This project performs an in-depth analysis of Kickstarter crowdfunding campaigns to identify trends, success factors, and funding patterns. Using Python, Pandas, Matplotlib, and Power BI, the analysis uncovers key insights into successful vs. failed campaigns, helping creators optimize their fundraising strategies.
- Analyzed 380,000+ Kickstarter campaigns across various categories, funding goals, and success rates.
- Identified top-performing categories, with Technology and Games projects raising the highest funds.
- Success rate trends: Campaigns with a well-defined goal, shorter duration, and strong social media presence had 30-40% higher success rates.
- Location impact: US-based projects secured 60%+ of total Kickstarter funding, with New York and California being top contributors.
- Visualization: Created interactive Power BI dashboards for real-time data exploration.

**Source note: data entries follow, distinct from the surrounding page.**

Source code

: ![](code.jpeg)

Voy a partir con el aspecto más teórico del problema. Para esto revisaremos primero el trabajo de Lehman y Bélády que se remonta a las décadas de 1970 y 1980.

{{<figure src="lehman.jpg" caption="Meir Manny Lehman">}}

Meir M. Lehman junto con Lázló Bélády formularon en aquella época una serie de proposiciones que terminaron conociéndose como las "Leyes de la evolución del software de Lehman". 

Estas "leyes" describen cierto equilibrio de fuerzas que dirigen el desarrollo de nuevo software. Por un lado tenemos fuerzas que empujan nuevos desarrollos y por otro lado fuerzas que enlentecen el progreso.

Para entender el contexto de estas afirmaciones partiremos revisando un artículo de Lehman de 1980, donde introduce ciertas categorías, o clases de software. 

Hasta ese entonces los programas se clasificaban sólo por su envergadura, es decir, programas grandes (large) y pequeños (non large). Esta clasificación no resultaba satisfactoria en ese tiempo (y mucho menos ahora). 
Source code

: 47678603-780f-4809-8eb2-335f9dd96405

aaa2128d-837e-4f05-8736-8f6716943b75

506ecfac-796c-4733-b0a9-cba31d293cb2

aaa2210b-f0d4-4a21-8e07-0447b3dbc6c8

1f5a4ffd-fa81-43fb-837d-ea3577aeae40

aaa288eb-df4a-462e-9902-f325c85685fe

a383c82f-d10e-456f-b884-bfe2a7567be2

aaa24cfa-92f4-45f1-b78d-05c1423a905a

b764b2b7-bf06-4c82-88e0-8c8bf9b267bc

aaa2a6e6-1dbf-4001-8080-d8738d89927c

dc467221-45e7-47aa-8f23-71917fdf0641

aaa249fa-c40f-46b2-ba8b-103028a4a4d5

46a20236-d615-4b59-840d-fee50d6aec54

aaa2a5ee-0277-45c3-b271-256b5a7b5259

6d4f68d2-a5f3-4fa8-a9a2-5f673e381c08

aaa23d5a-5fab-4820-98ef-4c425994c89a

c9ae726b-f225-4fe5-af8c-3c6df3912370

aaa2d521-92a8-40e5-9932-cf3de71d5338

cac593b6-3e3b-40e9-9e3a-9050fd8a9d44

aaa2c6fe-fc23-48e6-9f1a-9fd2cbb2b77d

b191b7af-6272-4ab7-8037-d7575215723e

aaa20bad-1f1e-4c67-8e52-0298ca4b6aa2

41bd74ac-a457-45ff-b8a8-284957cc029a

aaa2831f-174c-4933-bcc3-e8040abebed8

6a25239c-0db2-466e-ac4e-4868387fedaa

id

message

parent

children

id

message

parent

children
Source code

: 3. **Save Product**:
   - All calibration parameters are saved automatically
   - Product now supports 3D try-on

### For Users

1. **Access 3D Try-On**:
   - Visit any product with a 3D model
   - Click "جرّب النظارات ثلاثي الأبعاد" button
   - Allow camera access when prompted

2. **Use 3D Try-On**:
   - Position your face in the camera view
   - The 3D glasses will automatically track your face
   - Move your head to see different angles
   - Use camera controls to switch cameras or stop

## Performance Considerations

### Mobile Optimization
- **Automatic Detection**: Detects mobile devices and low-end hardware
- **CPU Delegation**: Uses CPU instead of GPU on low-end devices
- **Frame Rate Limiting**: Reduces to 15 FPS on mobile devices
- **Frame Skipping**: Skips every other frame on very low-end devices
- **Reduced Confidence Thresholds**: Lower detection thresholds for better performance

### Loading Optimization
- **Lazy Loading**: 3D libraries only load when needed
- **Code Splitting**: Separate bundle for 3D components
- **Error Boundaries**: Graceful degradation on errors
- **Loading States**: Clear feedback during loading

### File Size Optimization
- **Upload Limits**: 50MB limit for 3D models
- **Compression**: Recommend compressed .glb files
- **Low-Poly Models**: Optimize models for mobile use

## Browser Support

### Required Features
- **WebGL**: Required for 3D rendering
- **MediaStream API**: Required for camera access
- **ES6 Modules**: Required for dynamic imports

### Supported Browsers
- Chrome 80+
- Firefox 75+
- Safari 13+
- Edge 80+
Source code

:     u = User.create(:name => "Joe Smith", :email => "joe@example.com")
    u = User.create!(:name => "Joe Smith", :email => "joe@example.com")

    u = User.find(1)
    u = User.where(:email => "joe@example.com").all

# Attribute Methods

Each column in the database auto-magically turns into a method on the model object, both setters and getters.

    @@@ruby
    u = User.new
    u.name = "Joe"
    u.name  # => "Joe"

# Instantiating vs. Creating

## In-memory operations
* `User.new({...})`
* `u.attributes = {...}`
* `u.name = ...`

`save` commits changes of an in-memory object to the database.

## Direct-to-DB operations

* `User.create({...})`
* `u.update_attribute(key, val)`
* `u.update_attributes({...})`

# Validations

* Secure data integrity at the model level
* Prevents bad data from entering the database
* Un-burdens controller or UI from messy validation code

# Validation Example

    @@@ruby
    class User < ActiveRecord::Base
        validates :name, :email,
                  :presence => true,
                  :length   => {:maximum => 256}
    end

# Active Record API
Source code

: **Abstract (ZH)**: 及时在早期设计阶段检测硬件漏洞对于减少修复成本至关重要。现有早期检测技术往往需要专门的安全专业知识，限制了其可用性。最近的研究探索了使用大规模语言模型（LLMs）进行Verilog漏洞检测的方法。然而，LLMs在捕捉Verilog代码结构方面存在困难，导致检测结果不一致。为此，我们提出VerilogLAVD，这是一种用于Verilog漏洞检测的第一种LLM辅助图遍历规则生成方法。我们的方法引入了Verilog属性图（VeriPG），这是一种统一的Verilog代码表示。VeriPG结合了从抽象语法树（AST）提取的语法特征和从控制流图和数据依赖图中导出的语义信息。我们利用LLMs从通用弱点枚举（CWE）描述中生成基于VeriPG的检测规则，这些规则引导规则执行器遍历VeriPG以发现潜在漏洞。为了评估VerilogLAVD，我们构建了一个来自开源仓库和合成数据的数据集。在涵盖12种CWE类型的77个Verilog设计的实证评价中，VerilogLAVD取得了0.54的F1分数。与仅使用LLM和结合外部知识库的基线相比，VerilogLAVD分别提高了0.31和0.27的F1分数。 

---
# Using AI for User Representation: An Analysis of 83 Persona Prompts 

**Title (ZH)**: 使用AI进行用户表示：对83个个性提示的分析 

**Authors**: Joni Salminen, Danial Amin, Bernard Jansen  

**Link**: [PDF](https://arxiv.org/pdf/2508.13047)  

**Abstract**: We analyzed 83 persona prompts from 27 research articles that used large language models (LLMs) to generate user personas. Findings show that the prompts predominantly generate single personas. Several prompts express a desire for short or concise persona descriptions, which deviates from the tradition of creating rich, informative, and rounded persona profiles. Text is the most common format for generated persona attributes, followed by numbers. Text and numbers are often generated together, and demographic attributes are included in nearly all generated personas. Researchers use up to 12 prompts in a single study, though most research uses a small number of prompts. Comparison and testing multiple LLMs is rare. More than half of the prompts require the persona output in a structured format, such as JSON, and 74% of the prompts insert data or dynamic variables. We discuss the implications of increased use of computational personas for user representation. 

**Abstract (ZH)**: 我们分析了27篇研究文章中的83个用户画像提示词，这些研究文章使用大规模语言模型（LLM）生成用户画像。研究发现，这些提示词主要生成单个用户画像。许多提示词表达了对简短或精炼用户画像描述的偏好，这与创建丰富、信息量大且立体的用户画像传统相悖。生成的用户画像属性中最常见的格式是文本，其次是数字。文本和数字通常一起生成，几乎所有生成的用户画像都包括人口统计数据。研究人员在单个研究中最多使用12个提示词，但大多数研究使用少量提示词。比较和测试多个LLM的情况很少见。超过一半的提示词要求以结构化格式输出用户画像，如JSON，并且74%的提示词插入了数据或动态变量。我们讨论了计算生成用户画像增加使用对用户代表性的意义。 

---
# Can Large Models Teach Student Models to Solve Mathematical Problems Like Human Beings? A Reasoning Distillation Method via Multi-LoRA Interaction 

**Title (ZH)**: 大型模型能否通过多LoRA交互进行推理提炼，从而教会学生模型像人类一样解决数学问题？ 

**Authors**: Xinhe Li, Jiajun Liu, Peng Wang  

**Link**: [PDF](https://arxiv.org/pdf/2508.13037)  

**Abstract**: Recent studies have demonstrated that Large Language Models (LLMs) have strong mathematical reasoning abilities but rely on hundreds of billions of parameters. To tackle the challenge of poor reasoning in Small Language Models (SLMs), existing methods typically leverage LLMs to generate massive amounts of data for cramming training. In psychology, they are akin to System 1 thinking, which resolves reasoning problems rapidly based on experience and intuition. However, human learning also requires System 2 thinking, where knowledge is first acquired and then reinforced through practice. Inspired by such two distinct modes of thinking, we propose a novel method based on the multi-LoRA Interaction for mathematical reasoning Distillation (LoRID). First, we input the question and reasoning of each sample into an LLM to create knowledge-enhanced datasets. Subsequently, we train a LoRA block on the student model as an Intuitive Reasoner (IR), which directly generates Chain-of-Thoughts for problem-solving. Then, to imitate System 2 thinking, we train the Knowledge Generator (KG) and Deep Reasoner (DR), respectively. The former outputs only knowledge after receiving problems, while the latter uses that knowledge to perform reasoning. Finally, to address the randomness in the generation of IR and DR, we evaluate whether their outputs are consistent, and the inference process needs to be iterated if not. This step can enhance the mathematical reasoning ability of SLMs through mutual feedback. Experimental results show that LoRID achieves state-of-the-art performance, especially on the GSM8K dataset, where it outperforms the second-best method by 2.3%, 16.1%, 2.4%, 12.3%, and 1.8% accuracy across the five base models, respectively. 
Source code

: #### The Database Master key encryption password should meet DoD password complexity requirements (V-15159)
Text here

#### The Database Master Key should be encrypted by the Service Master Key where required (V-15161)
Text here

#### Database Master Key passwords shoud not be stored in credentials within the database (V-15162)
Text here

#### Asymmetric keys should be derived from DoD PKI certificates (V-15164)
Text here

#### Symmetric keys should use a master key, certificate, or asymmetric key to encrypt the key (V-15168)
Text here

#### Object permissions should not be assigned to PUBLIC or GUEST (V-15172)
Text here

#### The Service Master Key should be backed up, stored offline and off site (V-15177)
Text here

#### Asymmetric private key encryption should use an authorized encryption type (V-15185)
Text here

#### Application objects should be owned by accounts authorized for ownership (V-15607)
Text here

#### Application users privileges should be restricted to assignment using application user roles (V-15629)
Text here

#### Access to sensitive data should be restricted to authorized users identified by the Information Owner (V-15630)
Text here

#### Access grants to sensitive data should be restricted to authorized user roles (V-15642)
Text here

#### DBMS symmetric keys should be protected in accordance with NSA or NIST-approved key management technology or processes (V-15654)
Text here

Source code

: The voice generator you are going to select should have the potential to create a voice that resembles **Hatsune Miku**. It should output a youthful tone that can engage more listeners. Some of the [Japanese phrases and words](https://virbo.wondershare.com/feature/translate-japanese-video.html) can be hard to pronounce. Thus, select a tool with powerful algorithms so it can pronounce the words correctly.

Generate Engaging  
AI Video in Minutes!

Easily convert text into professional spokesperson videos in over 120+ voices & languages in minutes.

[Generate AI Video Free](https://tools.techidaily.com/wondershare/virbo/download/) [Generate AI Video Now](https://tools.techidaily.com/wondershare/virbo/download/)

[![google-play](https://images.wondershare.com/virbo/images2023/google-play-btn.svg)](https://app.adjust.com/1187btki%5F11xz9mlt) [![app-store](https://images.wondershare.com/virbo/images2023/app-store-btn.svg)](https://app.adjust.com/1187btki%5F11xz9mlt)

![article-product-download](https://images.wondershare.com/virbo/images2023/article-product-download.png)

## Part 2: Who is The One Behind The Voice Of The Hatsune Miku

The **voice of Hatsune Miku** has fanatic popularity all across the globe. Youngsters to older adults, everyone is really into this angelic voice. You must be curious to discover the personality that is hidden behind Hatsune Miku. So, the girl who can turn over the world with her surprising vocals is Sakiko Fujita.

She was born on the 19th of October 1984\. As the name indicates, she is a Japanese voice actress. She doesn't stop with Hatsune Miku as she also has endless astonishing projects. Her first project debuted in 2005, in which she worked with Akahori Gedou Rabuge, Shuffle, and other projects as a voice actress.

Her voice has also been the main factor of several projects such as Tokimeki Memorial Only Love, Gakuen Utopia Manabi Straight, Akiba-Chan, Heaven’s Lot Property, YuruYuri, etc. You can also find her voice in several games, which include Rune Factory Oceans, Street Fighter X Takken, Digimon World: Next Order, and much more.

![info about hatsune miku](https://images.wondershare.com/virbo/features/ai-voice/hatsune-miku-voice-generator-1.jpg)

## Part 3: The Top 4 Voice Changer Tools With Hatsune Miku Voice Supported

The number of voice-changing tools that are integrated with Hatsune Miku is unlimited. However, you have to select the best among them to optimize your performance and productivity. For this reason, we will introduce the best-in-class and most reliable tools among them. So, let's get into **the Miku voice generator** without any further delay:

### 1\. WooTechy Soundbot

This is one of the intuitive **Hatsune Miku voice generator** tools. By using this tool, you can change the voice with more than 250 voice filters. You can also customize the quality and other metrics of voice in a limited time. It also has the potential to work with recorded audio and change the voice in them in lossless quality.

✔ Exploratory Data Analysis (EDA) using Python & Pandas
✔ Data Visualization with Matplotlib, Seaborn & Power BI
✔ Success Prediction based on campaign duration, goal amount, and backer engagement
✔ Time-Series Analysis of funding trends over the years
To replicate this analysis:
# Clone the repository
git clone https://github.com/saivivek55/Kickstarter-Platform-Analysis.git
cd Kickstarter-Platform-Analysis
# Install required libraries
pip install pandas matplotlib seaborn jupyter notebook
# Run Jupyter Notebook
jupyter notebook
📊 Power BI Dashboard -
The Power BI dashboard provides interactive visualizations of Kickstarter trends, including:
Campaign success rates by category, country, and funding goal
Backer engagement trends & funding timelines
Predictive insights for campaign optimization
🛠️ Tech Stack
Python: Data analysis & visualization (Pandas, Matplotlib, Seaborn)
Power BI, Tableau: Interactive dashboards for funding insights
Jupyter Notebook: Exploratory Data Analysis (EDA)
📄 License This project is licensed under the Apache License 2.0 – see the LICENSE file for details.